Knee point – one leg tucked under the other and pointing to the person she finds most interesting.
Shoe fondle – dangling the shoe on the end of the foot and thrusts foot in and out of it
Leg twine – one leg crossed over the other and pressed against it
Constantly cross and uncross her legs when she’s with a man she likes.
Will get up and move across room, then return & sit again (attract guys attention).
Mouth words to music and sway head to music when looking at attractive guy.
Lick their lips a lot.
“Bite down” on lower lip with top teeth slightly exposed.
Glance at a guy they like, then look away, then look again.
“Solitary dance”- in a bar, etc., will get up, move away from group and move to the music to attract attention and separate themselves (as display to be singled out and noticed)
Laugh a lot more than the others in the group in response to a guy she likes.
Will lightly touch a person she likes when given the opportunity.
Will stroke her hair frequently while looking at a guy she finds attractive.
This also exposes her neck to the guy. (submission gesture).
Will cross legs with the top leg facing the person she likes (“closing them in”).

WALKING
Rolls hips when she walks.
Pelvic tilt – emphasizes waist to hip ratio (a waist that is 70% of the hip size is most attractive to men)
Take advantage of any reflection to check out their appearance (in a window, mirror).
Will erect/straighten up posture upon standing, extend chest, tighten stomach,
place one hand on upper stomach and lightly “brush” clothes “downward” with other hand.
Women tend to stand ankles together, legs touching all the way from top to bottom.
How about playing with shoes when seated?

SPEECH
talk softer.
talk more about feelings, relationships and people.
listen carefully and attentively for a long period without interrupting.
Men tend to give a quick "thanks" while women say "thank you" in an extended sweet manor which much inflection.
Men say "So" or "Go". Many women say "Seo" or "Geo". The "e" being pronounced like the "e" in the word "set". Men say "what" women say "wet".
Some women tend to accentuate the letter "S" every chance they can get which is where I believe the term swishy came from.

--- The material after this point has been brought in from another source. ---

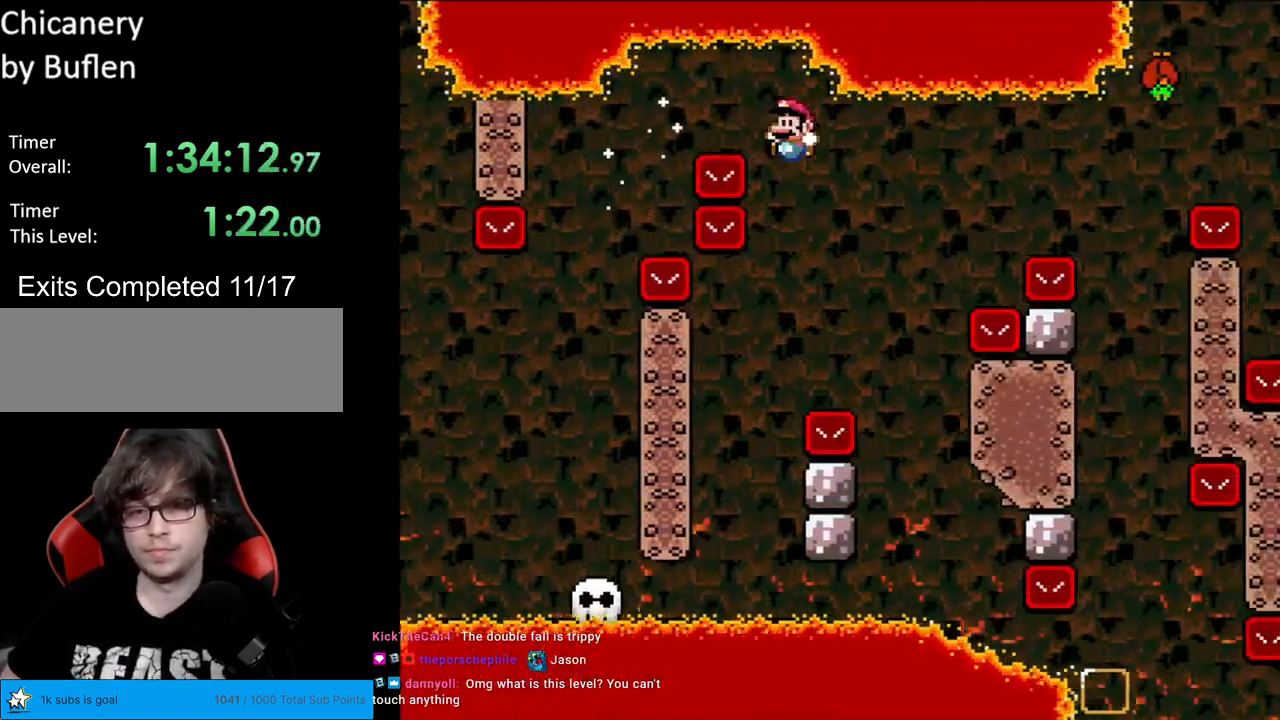
{"buttons": ["B", "Y", "DPAD_LEFT"], "events": [[17, "DPAD_UP", "down"], [33, "DPAD_LEFT", "down"], [33, "DPAD_UP", "up"]]}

They pronounce their Ts more distinctly then men. Sometimes men don't pronounce the "T" at all
Men in general have a more relaxed enunciation where as women tend enunciate every consonant and vowel.
Men's voices come from lower in the larynx than a woman's which most full timers modify to give a more realistic woman's voice.
Women tend to use pronounced inflection especially while giving a salutation.